= Smart tourism =

Field of information and communication technology

Smart tourism is an important component of a smart city. Tourism is one of the major components of economic growth for communities worldwide. A key requirement of tourism has been to attract more and more tourists from different parts of the world. Smart tourism refers to the application of information and communication technology, such similar to the smart cities, for developing innovative tools and approaches to improve tourism. Smart tourism is reliant on core technologies such as ICT, mobile communication, cloud computing, artificial intelligence, and virtual reality. It supports integrated efforts at a destination to find innovative ways to collect and use data derived from physical infrastructure, social connectedness and organizational sources (both government and non-government), and users in combination with advanced technologies to increase efficiency, sustainability, experiences. The information and communication technology tools used for smart tourism include IoT, mobile communication, cloud computing, and artificial intelligence. It combines physical, informational, social, and commercial infrastructure of tourism with such tools to provide smart tourism opportunities. The principles of smart tourism lie at enhancing tourism experiences, improve the efficiency of resource management, maximize destination competitiveness with an emphasis on sustainable aspects. It should also gather and distribute information to facilitate efficient allocation of tourism resources and integrate tourism supplies at a micro and macro level ensuring that the benefits are well distributed. They are observed to be effective in technologically advanced destinations such as smart cities.

== Smart Tourism Destinations ==
Any destination can be a smart tourist destination if it consists of the following;
- Soft smartness; includes collaborations, innovation, and leadership
- Hard smartness; refers to all the technology and infrastructure

However, the availability of any of the above does not make for a smart destination. It depends on the availability of hardsmartness which enables improvement of human capital and smart decisions based on the application of technology and infrastructure.

Smart tourism requires the following attributes:
1. Technology embedded environments
2. Responsive processes at micro and macro levels
3. End-user devices
4. Stakeholders that actively use smart platforms

== Smart Tourism Tools ==
Smart tourism tools refer to a combination of mobile hardware, software, and networks to enable interaction between tourists, stakeholders, and physical objects. The communication must be able to provide personalized services and real-time information for making smart decisions. Three specific smart tourism tools are mobile applications, augmented reality, and near-field communications.

=== Applications ===
Applications must be able to provide information which will help tourists in making informed choices such as making reservations, translation services, direction guidance. Audio guidance, etc. It should also allow real-time communication between stakeholders and customers.

Examples include ViaHero which allows users to have personalized trips created with the help of local residents.

=== Augmented Reality ===
It is an experience augmenting a real-world environment with information with the help of smartphone or lens systems. It can contribute significantly to cultural tourism.

An example includes AR at a Roman theater which allows users to point their phone at the arena and watch a gladiator fight.

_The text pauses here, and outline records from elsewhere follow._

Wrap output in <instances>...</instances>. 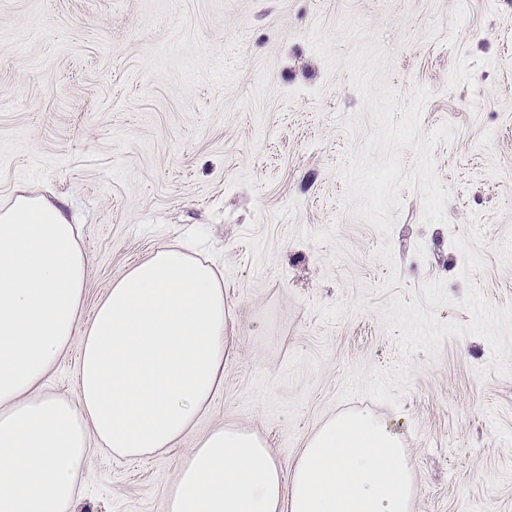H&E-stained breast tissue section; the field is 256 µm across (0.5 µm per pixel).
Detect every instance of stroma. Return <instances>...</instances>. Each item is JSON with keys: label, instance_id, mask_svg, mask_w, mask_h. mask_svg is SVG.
<instances>
[{"label": "stroma", "instance_id": "35a3bbf8", "mask_svg": "<svg viewBox=\"0 0 512 512\" xmlns=\"http://www.w3.org/2000/svg\"><path fill=\"white\" fill-rule=\"evenodd\" d=\"M382 47L446 223L420 191L379 233L338 166L375 127L348 55ZM52 192L89 261L83 312L173 243L224 280V384L169 453L95 454L75 512H166L221 423L290 466L369 411L405 448L413 512H512V0H0V202ZM80 340L46 380L76 399Z\"/></svg>", "mask_w": 512, "mask_h": 512}]
</instances>
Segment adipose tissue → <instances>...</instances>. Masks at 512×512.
<instances>
[{"label":"adipose tissue","mask_w":512,"mask_h":512,"mask_svg":"<svg viewBox=\"0 0 512 512\" xmlns=\"http://www.w3.org/2000/svg\"><path fill=\"white\" fill-rule=\"evenodd\" d=\"M89 258L63 203L0 202V512H70L93 448L160 456L224 382V287L169 245L132 266L82 333L79 394L44 390L83 308ZM405 448L375 415L346 412L307 439L290 469L227 424L183 459L166 512H412Z\"/></svg>","instance_id":"adipose-tissue-1"}]
</instances>
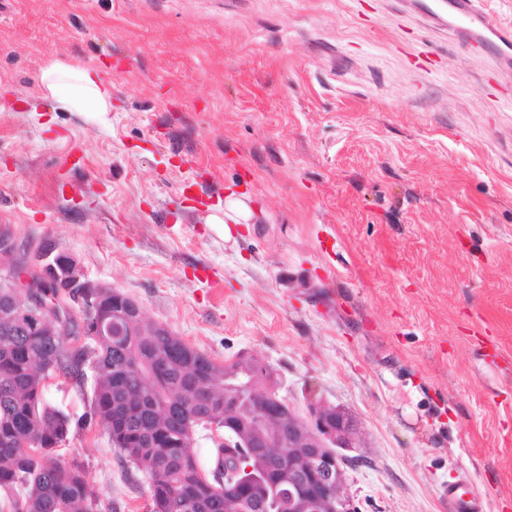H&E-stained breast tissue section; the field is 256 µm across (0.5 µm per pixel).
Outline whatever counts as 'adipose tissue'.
<instances>
[{"instance_id": "1", "label": "adipose tissue", "mask_w": 512, "mask_h": 512, "mask_svg": "<svg viewBox=\"0 0 512 512\" xmlns=\"http://www.w3.org/2000/svg\"><path fill=\"white\" fill-rule=\"evenodd\" d=\"M43 98L53 100L58 109L84 114L92 122L104 124L112 110V84L98 71L56 61L40 74Z\"/></svg>"}]
</instances>
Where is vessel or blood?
<instances>
[{"instance_id": "b4317fda", "label": "vessel or blood", "mask_w": 512, "mask_h": 512, "mask_svg": "<svg viewBox=\"0 0 512 512\" xmlns=\"http://www.w3.org/2000/svg\"><path fill=\"white\" fill-rule=\"evenodd\" d=\"M459 29L472 40L488 45L495 62L512 63V26L506 25L491 11L490 0H443ZM451 512H483L476 492L467 491L462 481L443 486Z\"/></svg>"}]
</instances>
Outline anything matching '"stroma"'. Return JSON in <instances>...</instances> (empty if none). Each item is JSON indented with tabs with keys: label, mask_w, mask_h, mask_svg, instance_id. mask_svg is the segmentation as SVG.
Wrapping results in <instances>:
<instances>
[{
	"label": "stroma",
	"mask_w": 512,
	"mask_h": 512,
	"mask_svg": "<svg viewBox=\"0 0 512 512\" xmlns=\"http://www.w3.org/2000/svg\"><path fill=\"white\" fill-rule=\"evenodd\" d=\"M428 0H0V224L51 241L300 415L351 412L357 512H512V84ZM59 59L112 81L56 110ZM251 216L218 236L230 193ZM67 455L112 512L144 475L101 428ZM40 92L51 99L59 110L79 112L87 120L108 122L112 110V83L98 71L55 61L40 74ZM466 480L457 481L444 485L442 493L448 498V505L451 512H483V505L475 491H467L463 484Z\"/></svg>",
	"instance_id": "stroma-1"
}]
</instances>
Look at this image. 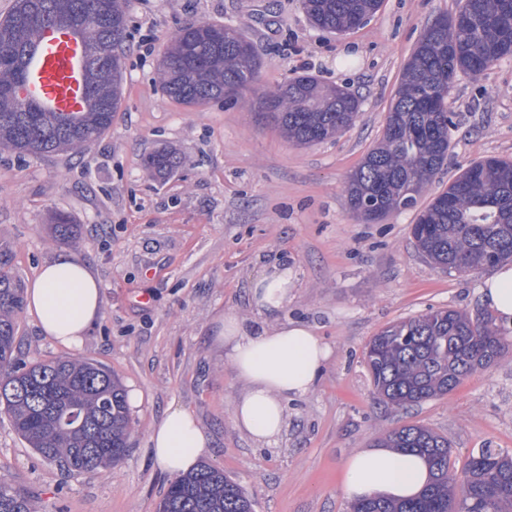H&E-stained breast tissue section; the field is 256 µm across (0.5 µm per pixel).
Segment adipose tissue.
Segmentation results:
<instances>
[{"instance_id":"1","label":"adipose tissue","mask_w":512,"mask_h":512,"mask_svg":"<svg viewBox=\"0 0 512 512\" xmlns=\"http://www.w3.org/2000/svg\"><path fill=\"white\" fill-rule=\"evenodd\" d=\"M289 282L287 268L278 266L254 281L250 298L261 314L276 315L287 305ZM480 294L498 320L512 325V263L495 267ZM26 300L42 334L70 349L81 347L104 306L95 273L67 252L39 267ZM215 341L226 348L237 377L246 385L231 404L232 423L260 444L281 434L289 400L312 391L330 357L329 346L300 321L252 330L228 314ZM149 447L156 465L176 480L209 453L210 440L190 413L171 407L153 427ZM432 480L420 454L371 446L357 449L344 461L340 491L351 500H402L417 497Z\"/></svg>"}]
</instances>
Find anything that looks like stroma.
Segmentation results:
<instances>
[{
    "instance_id": "1",
    "label": "stroma",
    "mask_w": 512,
    "mask_h": 512,
    "mask_svg": "<svg viewBox=\"0 0 512 512\" xmlns=\"http://www.w3.org/2000/svg\"><path fill=\"white\" fill-rule=\"evenodd\" d=\"M459 6L383 0L367 23L336 35L310 23L302 0H126L123 91L111 129L82 151H0V252L25 287L61 251L97 274L104 309L80 349L42 335L26 310L17 339L26 361L89 359L139 391L129 452L112 469L69 473L29 448L0 411L1 485L34 499L38 512H156L171 480L148 437L171 407L198 420L210 438L208 462L245 490L255 512H349L339 491L343 462L403 425L447 437L460 467L482 448L512 452V351L447 396L405 410L379 402L364 361L368 342L388 325L431 309L483 307L487 270L436 268L411 229L418 208L470 163L512 159V57L480 77L457 78L448 109L458 128L417 209L367 223L344 191L382 136L424 30ZM200 21L254 43L261 88L305 70L348 87L362 101L356 122L333 139L296 146L255 95L197 107L171 100L158 60L180 28ZM161 149L180 159L164 178L144 167ZM57 213L79 224L76 240L51 236ZM275 265L292 280L282 318L311 325L331 357L312 392L289 402L280 438L264 446L232 424L242 385L212 339L227 314L261 326L248 288Z\"/></svg>"
}]
</instances>
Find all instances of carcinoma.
<instances>
[{
	"instance_id": "obj_1",
	"label": "carcinoma",
	"mask_w": 512,
	"mask_h": 512,
	"mask_svg": "<svg viewBox=\"0 0 512 512\" xmlns=\"http://www.w3.org/2000/svg\"><path fill=\"white\" fill-rule=\"evenodd\" d=\"M381 0H303L310 21L330 33L358 27ZM74 31L97 52L85 68L97 72L102 91L83 111L63 120L58 112L8 95L25 82L46 29ZM121 0H15L0 18V148L42 155L80 150L112 126L122 96V64L113 53L125 42ZM160 69L164 94L187 106L261 93L271 118L288 139L307 146L349 128L360 111L357 96L300 74L259 91L261 59L242 33L200 22L179 30ZM512 56V0H462L458 14L432 22L402 73L385 117L380 143L346 183L350 209L367 222L416 207L418 197L448 159L456 127L446 105L459 73L478 77ZM180 164L172 152L145 159L165 177ZM60 240H74L79 225L53 217ZM417 248L436 266L477 271L512 260V160L471 163L422 210L412 229ZM21 285L0 259V406L17 434L44 459L70 471L119 465L128 453L130 414L115 375L90 360L27 363L17 342ZM512 349L489 313L471 317L455 309L431 310L383 328L368 344L366 364L375 392L394 407L440 398L469 375ZM381 443L426 456L434 479L417 498L358 500L350 512H512V454L483 448L454 470L448 438L419 425L386 433ZM243 489L207 462L172 483L157 512H252ZM0 512H36L33 501L0 485Z\"/></svg>"
}]
</instances>
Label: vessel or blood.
Returning a JSON list of instances; mask_svg holds the SVG:
<instances>
[{
	"mask_svg": "<svg viewBox=\"0 0 512 512\" xmlns=\"http://www.w3.org/2000/svg\"><path fill=\"white\" fill-rule=\"evenodd\" d=\"M78 38L68 31L47 32L30 67L25 92L56 111L79 112L84 106Z\"/></svg>",
	"mask_w": 512,
	"mask_h": 512,
	"instance_id": "1",
	"label": "vessel or blood"
}]
</instances>
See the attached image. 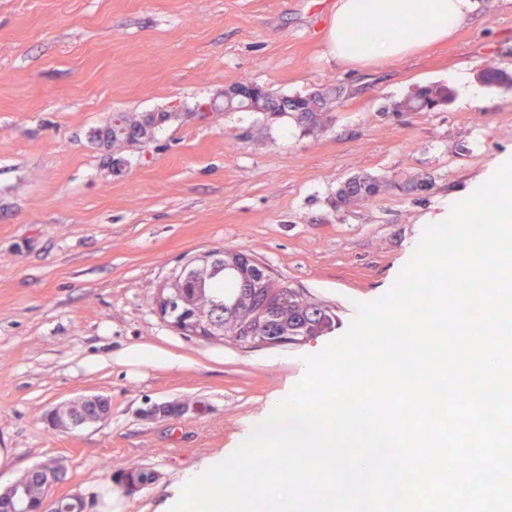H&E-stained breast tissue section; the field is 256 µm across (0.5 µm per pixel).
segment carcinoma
Masks as SVG:
<instances>
[{"instance_id":"obj_1","label":"carcinoma","mask_w":512,"mask_h":512,"mask_svg":"<svg viewBox=\"0 0 512 512\" xmlns=\"http://www.w3.org/2000/svg\"><path fill=\"white\" fill-rule=\"evenodd\" d=\"M344 89L329 85L317 94L288 97V110L263 112L266 120L274 122L288 115L308 131L321 126L325 105L341 103ZM279 94L250 81L232 85L224 94V111L262 112L269 101ZM453 99V91L444 85H421L396 106L397 112H429L446 106ZM387 183L368 175L347 181L336 193V205L349 206L380 194ZM246 253L224 249V262L217 263L190 287L173 300V307L181 311L191 301L202 317L219 320L224 335L250 333L270 338L286 337L292 344H301L324 336L336 326L333 306L298 292L294 288H269L254 270L239 261ZM113 488L121 492L126 485L146 484L149 474L138 467H118L111 474Z\"/></svg>"}]
</instances>
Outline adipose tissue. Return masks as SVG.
<instances>
[{
	"label": "adipose tissue",
	"instance_id": "1",
	"mask_svg": "<svg viewBox=\"0 0 512 512\" xmlns=\"http://www.w3.org/2000/svg\"><path fill=\"white\" fill-rule=\"evenodd\" d=\"M473 7V0H336L329 52L343 64L406 57L448 39Z\"/></svg>",
	"mask_w": 512,
	"mask_h": 512
}]
</instances>
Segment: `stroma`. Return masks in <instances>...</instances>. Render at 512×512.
I'll use <instances>...</instances> for the list:
<instances>
[{
  "mask_svg": "<svg viewBox=\"0 0 512 512\" xmlns=\"http://www.w3.org/2000/svg\"><path fill=\"white\" fill-rule=\"evenodd\" d=\"M476 3L442 45L347 65L326 41L336 0H0V485L53 459L57 493L94 500L119 462L156 473L125 512H166L185 473L234 452L332 335L251 349L191 338L155 313L158 290L229 247L335 305L343 334L355 302L395 285L426 219L512 155V87L395 109L455 73L512 75V0ZM245 79L287 96L336 83L343 101L314 132L269 124L225 111ZM161 112L148 141L99 137L113 117ZM357 175L386 186L337 206ZM142 344L179 365L129 373L118 359ZM87 394L111 399L107 422L48 426ZM166 402L188 411L142 418ZM453 91L444 85H421L412 94L396 106L399 112H429L446 106L453 99Z\"/></svg>",
  "mask_w": 512,
  "mask_h": 512,
  "instance_id": "35a3bbf8",
  "label": "stroma"
}]
</instances>
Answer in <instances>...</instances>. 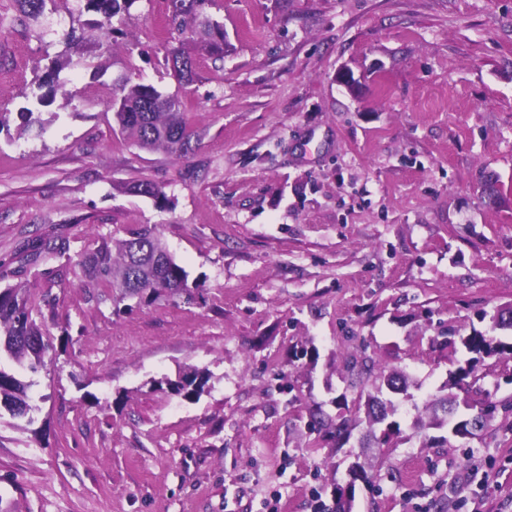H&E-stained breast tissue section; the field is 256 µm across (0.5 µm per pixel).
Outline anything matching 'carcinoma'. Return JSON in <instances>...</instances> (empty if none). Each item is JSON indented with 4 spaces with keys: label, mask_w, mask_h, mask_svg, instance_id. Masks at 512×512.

=== Near Field Communications ===
NFC can be mostly used mostly in tourist places such as museums and which allows tourists to scan information points at paintings/ sculptures/ historical artifacts which then allows the phone to provide translations. The NFC however, requires a compatible device.

Each location calls for the application of different tools. Both tourists and destinations benefit from smart tourism. Benefit for destinations includes economic reward, potential FDI, preservation of cultural heritage, etc. while for the tourists include convenience, reduction in expenses, to name a few.

== Challenges of Smart Tourism ==
Reliance on smart devices for running applications and power for the functioning of the system.

The existence of a gap between digital and non-digital devices. It does not cater to the needs of those who want to experience tourism outside of the smart city realm.

Higher amounts of knowledge and infrastructure.

Enterprises which are already affected by tourism will be further pushed down with the onset of smart tourism.